Task list:
- A) Reproduce the year-in-review article's text from "The National Council" up to and including "a White House.".
- B) In the year-in-review article, whom did the National Council of Jewish Women Arizona's awareness luncheon on March 1 host?
- C) Continue the year-in-review article from the point where it stops.

Selected text:
Some synagogues across Greater Phoenix reopened in some capacity for the High Holidays.

The last year saw the Jewish community of Greater Phoenix face the challenges wrought by the coronavirus pandemic, protest racial injustice after the murder of George Floyd and try to strike a balance in the wake of a contentious November election.

The community grappled with a difficult year and many losses, but it also experienced joy and growth. Jewish News worked to tell the community’s important events and keep it informed during a difficult but unforgettable year.

Here is a look back at the year’s top stories.


The first big story of 2020 occurred the second day of the year. The departure of Carlos Galindo-Elvira from his role as regional director of the Anti-Defamation League of Arizona after three years with the organization garnered many readers’ interest.


“Seasons change,” Galindo-Elvira said nearly a year ago. “And I’m pursuing a new opportunity that will bring me new learnings, challenges and meaningful experiences to galvanize our Arizona community.”

He is now director of community engagement and partnerships for Chicanos por la Causa, a nonprofit that supports Greater Phoenix’s Latino community.


Arizona State University released its first study of the Jewish community since 2002, and readers were anxious to know the numbers.

The study showed a growing population that is active in charitable giving and generally agrees about the importance of living an ethical and moral life but disagrees on issues ranging from attending Jewish schools to the Israeli-Palestinian peace process.

ASU study

The study, funded by the ASU Office of the University Provost, offered a portrait of Jewish Phoenix with a growing and diverse population that reflects the attitudes and demographics of American Jews nationwide.


The month began with a well-attended in-person event and ended with the beginning of JN’s coronavirus coverage.

Jill Wine-Banks

The National Council of Jewish Women Arizona’s annual awareness luncheon on March 1 hosted Jill Wine-Banks, a former Watergate prosecutor. Wine-Banks was at the beginning of a book tour for “The Watergate Girl.”

The book describes how she rose through the ranks of the legal profession at a time when it was almost entirely male-dominated. She explained that her aggressive questioning of Rose Mary Woods, President Richard Nixon’s private secretary, about 18 and 1/2 minutes of missing tape helped bring down a White House.

The second week in March, Arizona’s Department of Health Services reported two confirmed and three presumed cases of COVID-19. The Greater Phoenix Jewish community responded to the growing reality of the coronavirus pandemic by sharing resources and information to help community members stay safe.


The outlines of the coronavirus pandemic were clearer by April and people, organizations and businesses were struggling to adjust.


JN readers learned how kosher restaurants were changing in order to stay open despite shutdowns of in-person dining options.

They also read what a few community millennials were thinking about their economic futures and whether local Jewish summer camps thought they would be able to open as summer quickly approached.


By May, some in the Jewish community in Greater Phoenix had personally experienced COVID-19. Readers were captivated by one local Jewish woman’s journey through the virus.

Data extracts:
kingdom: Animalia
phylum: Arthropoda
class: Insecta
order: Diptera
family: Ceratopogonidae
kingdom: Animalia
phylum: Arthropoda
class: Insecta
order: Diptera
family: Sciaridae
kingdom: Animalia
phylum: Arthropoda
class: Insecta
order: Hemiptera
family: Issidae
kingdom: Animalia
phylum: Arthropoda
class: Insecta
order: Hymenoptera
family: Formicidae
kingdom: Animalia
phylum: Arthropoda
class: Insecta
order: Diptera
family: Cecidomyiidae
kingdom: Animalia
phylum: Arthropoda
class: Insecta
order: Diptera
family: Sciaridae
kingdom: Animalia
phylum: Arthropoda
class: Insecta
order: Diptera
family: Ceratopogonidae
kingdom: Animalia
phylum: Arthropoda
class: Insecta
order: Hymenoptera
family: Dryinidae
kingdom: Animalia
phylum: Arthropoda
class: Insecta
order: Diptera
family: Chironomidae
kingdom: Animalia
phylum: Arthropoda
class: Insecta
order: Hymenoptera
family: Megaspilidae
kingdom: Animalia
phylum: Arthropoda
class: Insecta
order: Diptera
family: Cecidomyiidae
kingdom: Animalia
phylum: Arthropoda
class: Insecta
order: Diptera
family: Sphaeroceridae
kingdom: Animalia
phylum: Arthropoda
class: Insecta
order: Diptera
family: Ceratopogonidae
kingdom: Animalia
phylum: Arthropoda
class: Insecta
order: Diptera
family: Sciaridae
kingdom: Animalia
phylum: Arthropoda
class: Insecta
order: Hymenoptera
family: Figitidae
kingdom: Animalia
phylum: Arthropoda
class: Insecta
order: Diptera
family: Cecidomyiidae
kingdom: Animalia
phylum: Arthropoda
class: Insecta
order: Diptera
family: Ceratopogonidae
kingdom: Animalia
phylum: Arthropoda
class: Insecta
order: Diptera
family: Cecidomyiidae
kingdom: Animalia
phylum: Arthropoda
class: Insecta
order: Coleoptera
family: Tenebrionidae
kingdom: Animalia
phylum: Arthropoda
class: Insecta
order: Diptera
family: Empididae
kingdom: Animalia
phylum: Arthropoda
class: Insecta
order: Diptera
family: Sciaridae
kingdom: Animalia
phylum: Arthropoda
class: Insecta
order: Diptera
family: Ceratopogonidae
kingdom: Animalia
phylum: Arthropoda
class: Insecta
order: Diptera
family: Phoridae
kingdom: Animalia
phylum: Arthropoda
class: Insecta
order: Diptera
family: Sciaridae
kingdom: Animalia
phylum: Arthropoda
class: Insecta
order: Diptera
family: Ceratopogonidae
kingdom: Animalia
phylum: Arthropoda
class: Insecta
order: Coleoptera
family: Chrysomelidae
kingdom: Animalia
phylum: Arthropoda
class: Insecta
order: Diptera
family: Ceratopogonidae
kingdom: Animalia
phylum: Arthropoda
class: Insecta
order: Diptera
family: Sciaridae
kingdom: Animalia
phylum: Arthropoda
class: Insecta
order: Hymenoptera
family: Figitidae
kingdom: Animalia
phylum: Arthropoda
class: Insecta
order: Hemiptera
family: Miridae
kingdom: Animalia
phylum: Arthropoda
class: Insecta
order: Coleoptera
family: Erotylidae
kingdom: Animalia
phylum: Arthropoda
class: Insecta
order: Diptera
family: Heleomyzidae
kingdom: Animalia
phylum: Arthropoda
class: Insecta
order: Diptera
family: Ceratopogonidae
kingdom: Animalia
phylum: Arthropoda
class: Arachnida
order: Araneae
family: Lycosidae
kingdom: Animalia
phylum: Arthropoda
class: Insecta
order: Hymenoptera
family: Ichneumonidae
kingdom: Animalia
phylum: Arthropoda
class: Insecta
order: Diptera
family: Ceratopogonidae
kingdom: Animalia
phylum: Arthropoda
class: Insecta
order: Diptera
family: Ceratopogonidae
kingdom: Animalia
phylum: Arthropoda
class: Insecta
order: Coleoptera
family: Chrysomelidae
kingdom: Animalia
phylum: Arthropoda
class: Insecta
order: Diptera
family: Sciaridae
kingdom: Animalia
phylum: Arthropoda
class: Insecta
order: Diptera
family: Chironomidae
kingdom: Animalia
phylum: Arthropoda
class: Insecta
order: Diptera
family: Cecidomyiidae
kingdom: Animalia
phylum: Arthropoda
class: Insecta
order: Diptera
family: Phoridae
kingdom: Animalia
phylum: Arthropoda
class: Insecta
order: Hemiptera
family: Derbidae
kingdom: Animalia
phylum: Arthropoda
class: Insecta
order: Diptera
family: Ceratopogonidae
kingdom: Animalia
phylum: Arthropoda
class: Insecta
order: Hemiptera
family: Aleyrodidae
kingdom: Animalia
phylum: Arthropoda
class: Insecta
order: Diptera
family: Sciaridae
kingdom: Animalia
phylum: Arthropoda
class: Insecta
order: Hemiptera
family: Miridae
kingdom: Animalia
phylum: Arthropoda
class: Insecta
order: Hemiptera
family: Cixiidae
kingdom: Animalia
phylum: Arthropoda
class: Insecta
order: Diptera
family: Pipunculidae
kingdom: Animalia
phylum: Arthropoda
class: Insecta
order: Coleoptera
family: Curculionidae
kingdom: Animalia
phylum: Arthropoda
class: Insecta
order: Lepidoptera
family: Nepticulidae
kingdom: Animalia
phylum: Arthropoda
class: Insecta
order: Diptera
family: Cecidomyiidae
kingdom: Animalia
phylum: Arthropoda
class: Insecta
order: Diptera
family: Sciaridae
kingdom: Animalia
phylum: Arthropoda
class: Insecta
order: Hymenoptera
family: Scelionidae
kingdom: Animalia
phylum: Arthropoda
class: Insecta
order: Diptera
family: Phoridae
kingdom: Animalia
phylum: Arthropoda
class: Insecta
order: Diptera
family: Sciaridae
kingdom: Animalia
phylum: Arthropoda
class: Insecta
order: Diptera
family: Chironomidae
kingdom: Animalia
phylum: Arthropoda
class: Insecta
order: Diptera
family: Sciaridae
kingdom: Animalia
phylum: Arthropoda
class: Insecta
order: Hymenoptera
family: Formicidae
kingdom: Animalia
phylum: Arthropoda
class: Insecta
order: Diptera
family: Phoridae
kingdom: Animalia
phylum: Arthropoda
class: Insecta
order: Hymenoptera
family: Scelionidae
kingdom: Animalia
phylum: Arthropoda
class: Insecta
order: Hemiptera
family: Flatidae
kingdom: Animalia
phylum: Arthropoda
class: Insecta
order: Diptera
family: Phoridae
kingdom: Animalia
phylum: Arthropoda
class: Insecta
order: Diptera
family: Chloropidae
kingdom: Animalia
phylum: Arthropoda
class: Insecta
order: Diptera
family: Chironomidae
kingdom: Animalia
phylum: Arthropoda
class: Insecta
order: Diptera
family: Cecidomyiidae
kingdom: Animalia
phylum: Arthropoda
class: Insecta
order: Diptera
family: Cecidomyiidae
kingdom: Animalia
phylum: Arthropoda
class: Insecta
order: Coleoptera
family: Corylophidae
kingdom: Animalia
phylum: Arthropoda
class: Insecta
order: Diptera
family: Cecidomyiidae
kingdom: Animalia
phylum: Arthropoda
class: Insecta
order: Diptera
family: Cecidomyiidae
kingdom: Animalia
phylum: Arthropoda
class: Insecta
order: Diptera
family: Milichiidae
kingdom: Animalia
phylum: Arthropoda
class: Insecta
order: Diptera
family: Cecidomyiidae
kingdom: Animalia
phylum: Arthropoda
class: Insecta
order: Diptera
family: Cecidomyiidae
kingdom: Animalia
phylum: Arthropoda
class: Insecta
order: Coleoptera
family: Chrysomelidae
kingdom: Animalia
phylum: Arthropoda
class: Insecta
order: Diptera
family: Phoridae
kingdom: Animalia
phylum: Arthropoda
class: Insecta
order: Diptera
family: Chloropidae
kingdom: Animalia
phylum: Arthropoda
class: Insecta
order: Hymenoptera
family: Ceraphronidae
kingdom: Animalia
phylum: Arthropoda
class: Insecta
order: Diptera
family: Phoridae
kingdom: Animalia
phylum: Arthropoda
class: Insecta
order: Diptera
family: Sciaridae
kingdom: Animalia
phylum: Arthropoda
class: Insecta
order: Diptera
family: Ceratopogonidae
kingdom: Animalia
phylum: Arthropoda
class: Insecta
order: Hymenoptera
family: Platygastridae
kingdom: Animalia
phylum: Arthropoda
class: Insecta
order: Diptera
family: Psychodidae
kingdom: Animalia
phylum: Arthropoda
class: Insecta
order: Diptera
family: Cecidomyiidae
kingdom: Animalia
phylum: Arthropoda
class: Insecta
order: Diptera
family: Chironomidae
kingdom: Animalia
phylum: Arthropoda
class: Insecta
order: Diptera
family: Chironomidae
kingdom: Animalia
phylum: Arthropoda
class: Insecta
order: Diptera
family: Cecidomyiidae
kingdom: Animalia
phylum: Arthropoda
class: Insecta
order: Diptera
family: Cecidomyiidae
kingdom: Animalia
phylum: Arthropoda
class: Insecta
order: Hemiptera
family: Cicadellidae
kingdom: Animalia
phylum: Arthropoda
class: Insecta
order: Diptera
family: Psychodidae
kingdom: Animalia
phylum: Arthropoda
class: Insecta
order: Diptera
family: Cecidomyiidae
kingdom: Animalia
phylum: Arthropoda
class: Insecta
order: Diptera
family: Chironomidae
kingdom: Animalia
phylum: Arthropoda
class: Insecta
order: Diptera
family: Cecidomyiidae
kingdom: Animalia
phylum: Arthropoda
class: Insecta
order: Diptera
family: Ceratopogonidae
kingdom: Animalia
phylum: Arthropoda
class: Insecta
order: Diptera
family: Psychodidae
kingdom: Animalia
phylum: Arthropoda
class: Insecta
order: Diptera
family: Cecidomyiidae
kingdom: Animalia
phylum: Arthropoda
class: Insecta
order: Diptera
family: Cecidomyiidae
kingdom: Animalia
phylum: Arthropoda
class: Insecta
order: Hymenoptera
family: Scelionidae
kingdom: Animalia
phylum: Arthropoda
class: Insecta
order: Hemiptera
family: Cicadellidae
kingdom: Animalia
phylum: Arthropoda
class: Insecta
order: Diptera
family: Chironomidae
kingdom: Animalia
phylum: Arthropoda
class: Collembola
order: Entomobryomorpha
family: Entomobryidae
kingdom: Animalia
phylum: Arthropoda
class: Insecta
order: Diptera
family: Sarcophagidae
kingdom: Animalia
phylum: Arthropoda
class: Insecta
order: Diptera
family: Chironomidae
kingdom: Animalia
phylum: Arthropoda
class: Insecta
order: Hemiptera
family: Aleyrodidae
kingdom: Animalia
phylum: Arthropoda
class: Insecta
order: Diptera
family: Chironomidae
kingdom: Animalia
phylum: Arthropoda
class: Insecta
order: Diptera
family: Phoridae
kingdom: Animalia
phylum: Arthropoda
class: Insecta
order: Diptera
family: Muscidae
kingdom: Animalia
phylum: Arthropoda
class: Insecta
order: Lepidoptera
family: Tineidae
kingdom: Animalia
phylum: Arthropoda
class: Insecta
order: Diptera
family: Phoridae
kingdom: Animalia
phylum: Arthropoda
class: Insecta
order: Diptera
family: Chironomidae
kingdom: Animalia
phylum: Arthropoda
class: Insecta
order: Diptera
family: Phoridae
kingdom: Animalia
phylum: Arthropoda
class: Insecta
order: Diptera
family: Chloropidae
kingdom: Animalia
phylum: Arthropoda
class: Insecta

Expected outputs:
- A)
The National Council of Jewish Women Arizona’s annual awareness luncheon on March 1 hosted Jill Wine-Banks, a former Watergate prosecutor. Wine-Banks was at the beginning of a book tour for “The Watergate Girl.”

The book describes how she rose through the ranks of the legal profession at a time when it was almost entirely male-dominated. She explained that her aggressive questioning of Rose Mary Woods, President Richard Nixon’s private secretary, about 18 and 1/2 minutes of missing tape helped bring down a White House.

- B) Jill Wine-Banks, a former Watergate prosecutor.

- C)
Jonathan Goldman

While the pandemic captured a majority of headlines, JN also covered the journey of Jonathon Goldman, who described his experience becoming a lone soldier and talked about his goal to bridge the gap between American and Israeli Jews, ensuring all Jews see each other as one people.

Congregation Merkaz Ha-Iyr disbanded after 12 years, but members said that it was the journey and the relationships that developed along the way that really matter.


Rabbi Micah Caplan, the spiritual leader of Congregation Or Tzion, died on June 14. It dealt a huge blow to the congregation and the Jewish community at large.

Rabbi Micah Caplan

“He put everybody else first,” said Linda Moskowitz, Or Tzion board member, past president and longtime family friend. Making sure everyone was happy was one of his prominent characteristics, and he would go out of his way to ensure people had what they needed.

June also rocked the world with the murder of George Floyd and the protests that followed; Jewish organizations in Greater Phoenix condemned Floyd’s death and pledged to stand by the Black community.


Jewish members participated in the protests and in the cleanup after the first weekend led to damage at Scottsdale Fashion Square.


Some business news was celebrated in Prescott in July.

CP Technologies decided on the small city north of Phoenix for the site of its new 50,000-square-foot headquarters and manufacturing facility.

CP Technologies

Several members of the Jewish community also talked about their experience having a new baby during the pandemic, while the Jewish News also examined how the bris was adapted.



Congregation Or Tzion decided on Rabbi David Klatzker as its transitional rabbi following the death of Rabbi Micah Caplan.

Frank Jacobson, Or Tzion’s president, said it was Klatzker’s work as a transitional rabbi that stood out when they were searching for someone to fill Caplan’s role. They also adopted the term “transitional” instead of “interim” after talking with him.

Also in August, Israel moved through new closures and openings due to new surges in COVID-19 which put its gap-year programs in doubt. Still, there was at least one Greater Phoenix resident, Sarah Tessler, who was able to go as planned.

“I never doubted that they would be able to figure out accommodations for the quarantining and all the different things going on right now,” Tessler said. “I was a little worried at first because I haven’t applied to college yet, so if the gap year didn’t happen, I had nothing to do. But I was very confident that they were able to figure out a way to make it possible, which they did.”


As the Jewish community prepared for the High Holidays, some local synagogues reopened, albeit gradually and with several restrictions. Reform, Conservative and Orthodox synagogues talked about what it meant to hold some in-person services as the landscape continues to change.

Rabbi Jeremy Schneider

Temple Kol Ami awarded Rabbi Jeremy Schneider a lifetime contract. Committing to the next 25 years with Schneider as rabbi was an easy choice, said Russ Palay, president of the TKA board of trustees.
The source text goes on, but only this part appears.